EXTRACT PROVIDED:
★ ★ ★ ★

Captain Dollar and his fellow maritime entrepreneurs had banded together late in the 1800s to form a sort of anti-union, the Shipowners’ Protective Union, which worked hard to keep “open shops” (basically employment-at-will, with no requirement of union membership for workers) and to keep labor costs as low as possible. In this, they were successful — predictably, given that they were well-financed and well-organized and their opponents were not.

But, as so often happens in long conflicts like this, once they started winning these fights they didn’t know when to stop. In the 1890s the SPU felt powerful enough to impose actual wage cuts on dock workers, which saved a little money for the employers — but set the stage for some very expensive activity down the road. The employers were in the process of learning, the hard way, that when people who work for you don’t feel fairly treated, you lose money. It would take decades for this lesson to sink in.


The cut-’em-off contract

The employers weathered a big strike in 1901 down in California that left all West Coast longshoremen’s unions considerably weakened, whether they’d participated or not. For a time, the employers felt pretty confident.

By 1914, though, union activity on the waterfront was back up to levels that the employers thought were threatening. So they tried a new tactic.

★ ★ ★ ★

SUPPLIED INFORMATION:
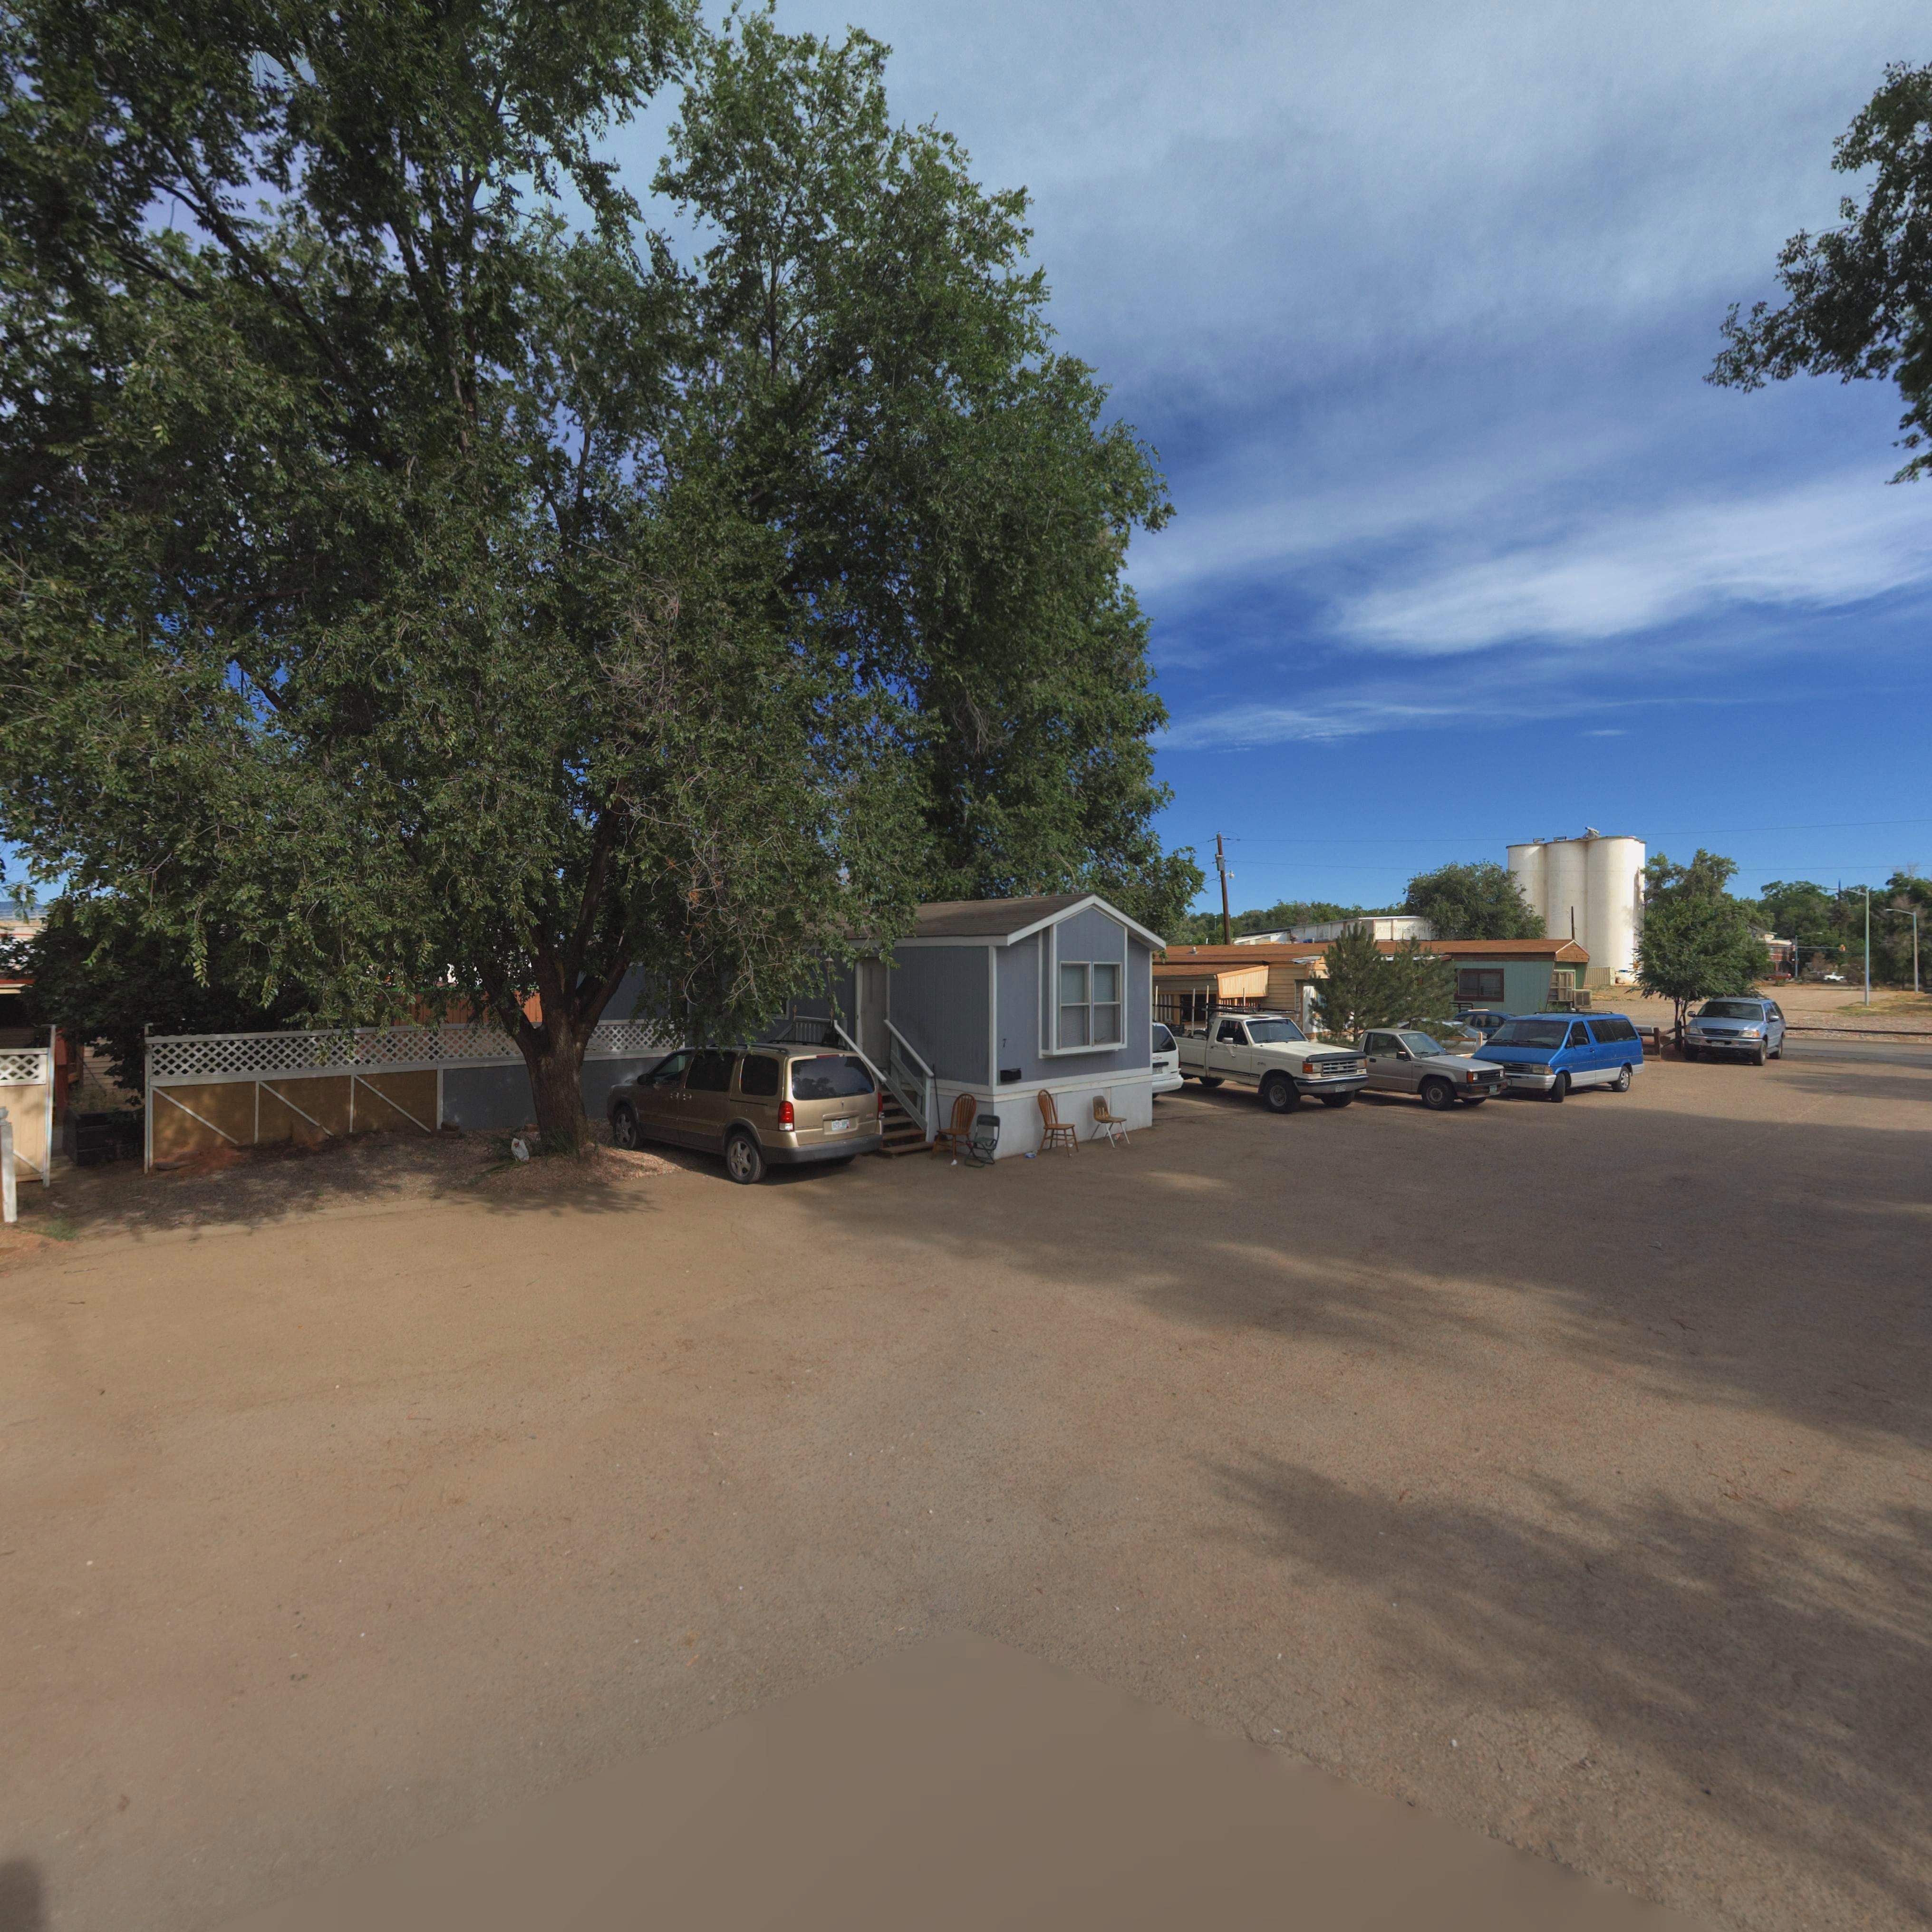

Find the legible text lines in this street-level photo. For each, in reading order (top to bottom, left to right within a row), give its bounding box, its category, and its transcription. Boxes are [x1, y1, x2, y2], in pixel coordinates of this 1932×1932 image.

[1001, 1038, 1008, 1047] StreetNumber: 7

★ ★ ★ ★

Rewrite the paragraph in the waterfront labor history above that begins "But, as so often happens" as a short bulleted list that keeps its main facts.

- Once the SPU began winning its fights, it didn't know when to stop.
- In the 1890s it felt powerful enough to impose wage cuts on dock workers.
- The cuts saved employers a little money but set the stage for very expensive activity later.
- Employers were learning the hard way that workers who don't feel fairly treated cost you money.
- That lesson would take decades to sink in.